_DATA SUPPLIED_:
--- start ---

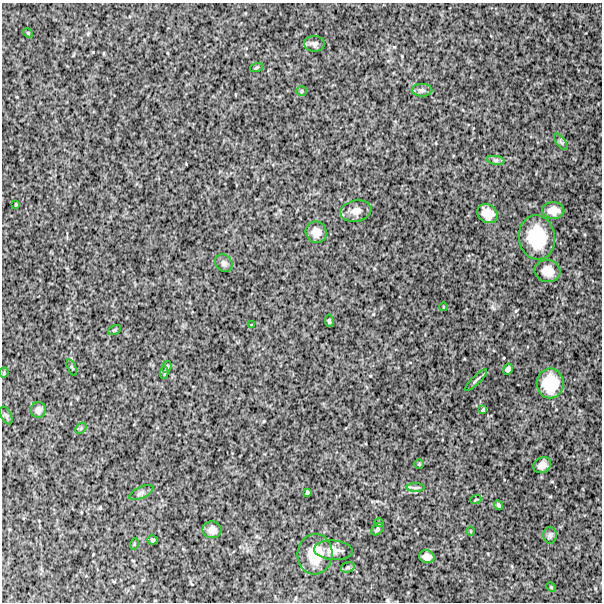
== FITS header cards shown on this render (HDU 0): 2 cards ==
NAXIS1  =                  600
NAXIS2  =                  600

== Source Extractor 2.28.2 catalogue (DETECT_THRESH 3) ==
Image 600 x 600 px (HDU 0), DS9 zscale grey, 1 PNG px = 1 image px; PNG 604 x 604 px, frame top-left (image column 1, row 600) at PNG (2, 3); each listed source drawn as its Kron ellipse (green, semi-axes under 4 px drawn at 4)
Background 807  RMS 270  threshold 800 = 3 sigma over >= 5 px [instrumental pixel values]
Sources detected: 49; all 49 listed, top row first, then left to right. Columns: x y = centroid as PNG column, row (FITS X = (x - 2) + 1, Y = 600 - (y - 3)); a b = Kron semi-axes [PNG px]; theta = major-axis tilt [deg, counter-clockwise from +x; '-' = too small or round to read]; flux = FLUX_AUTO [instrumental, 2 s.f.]
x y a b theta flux
28 33 5 4 - 22000
314 44 10 8 -4 67000
256 68 7 3 19 22000
422 90 10 6 0 62000
302 91 5 4 - 23000
561 142 10 4 -52 44000
496 160 9 4 -8 46000
16 204 3 2 - 16000
553 210 11 8 -1 160000
356 211 15 10 10 150000
487 214 11 9 -36 220000
316 232 11 10 - 160000
537 237 22 18 -82 870000
224 263 10 7 -46 65000
547 271 13 11 -10 230000
443 307 4 2 - 12000
329 321 6 4 -82 32000
251 325 3 2 - 12000
114 330 7 4 27 27000
72 367 9 3 -67 22000
167 367 6 4 70 27000
508 369 6 4 59 54000
4 373 5 4 - 20000
164 373 6 4 87 27000
476 380 15 3 44 40000
550 383 15 13 89 580000
38 410 8 7 - 74000
483 410 4 3 - 24000
6 415 9 5 -63 39000
81 428 6 4 45 27000
419 464 5 4 - 20000
542 465 9 7 29 120000
416 488 9 4 0 40000
141 492 13 5 26 61000
307 493 4 3 - 26000
476 499 5 3 - 16000
499 505 5 3 - 35000
379 523 5 3 - 13000
377 529 7 5 42 37000
212 530 9 8 - 110000
471 531 4 3 - 14000
550 535 8 6 -90 46000
153 540 5 4 - 32000
134 544 5 3 - 17000
333 550 19 9 -5 160000
315 554 20 17 83 550000
427 557 8 6 -14 100000
348 567 7 5 16 33000
551 587 5 4 - 19000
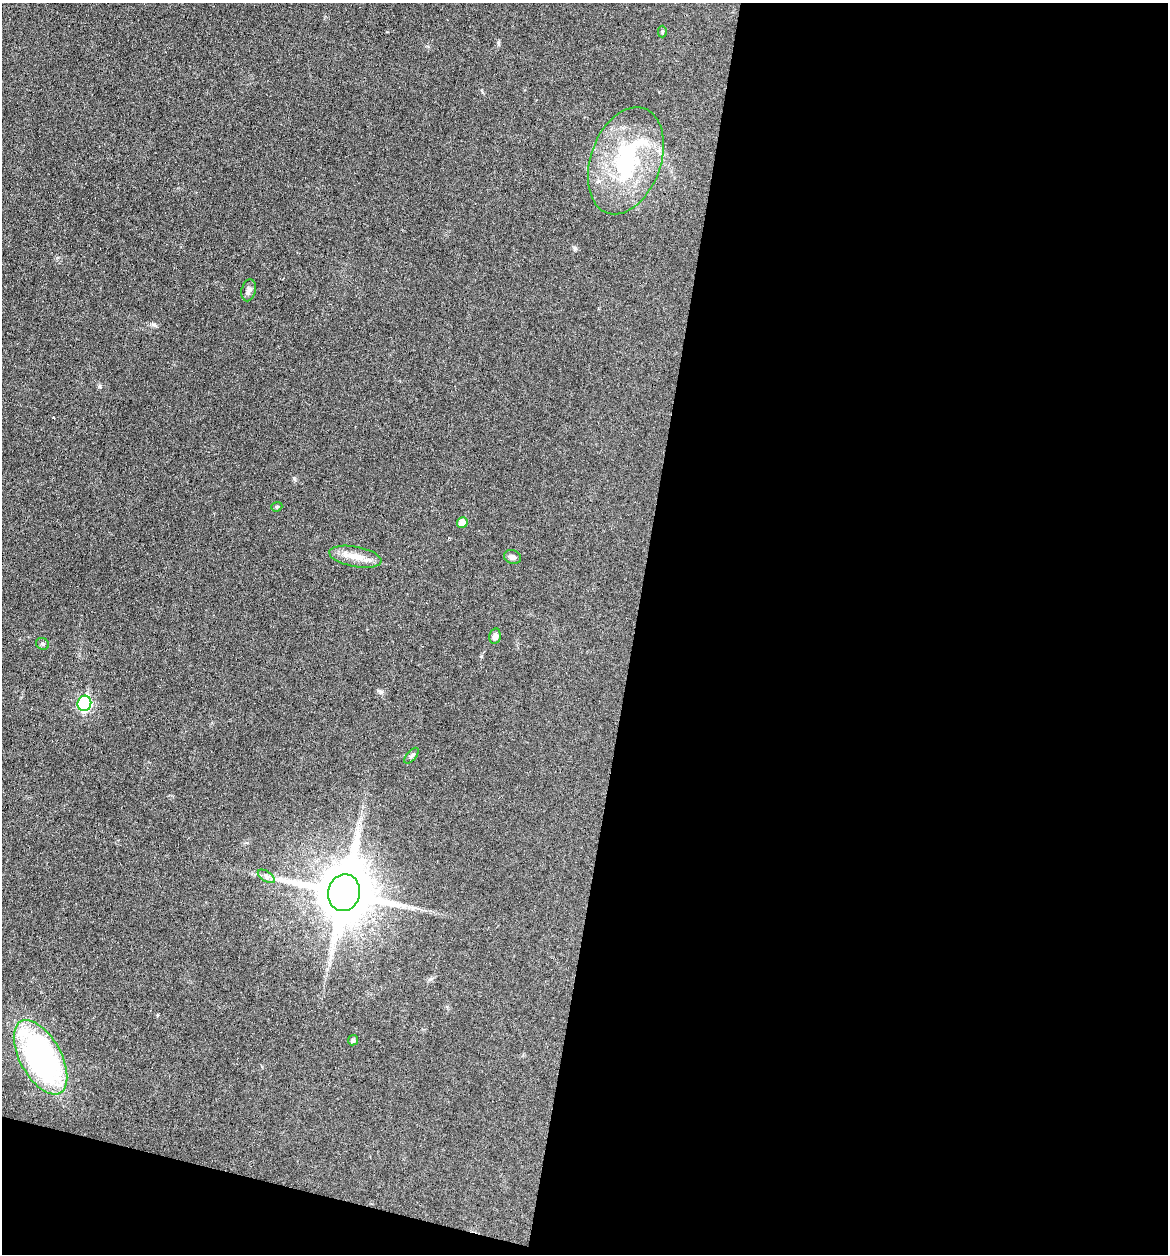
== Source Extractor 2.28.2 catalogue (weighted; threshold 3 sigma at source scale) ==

--- end ---

_WHAT TO DO_: Locate every line in the records that contains the string "Extractor" and copy each of those lines out.

_PROBLEM SOLUTION_:
== Source Extractor 2.28.2 catalogue (DETECT_THRESH 3) ==
== Source Extractor 2.28.2 catalogue (weighted; threshold 3 sigma at source scale) ==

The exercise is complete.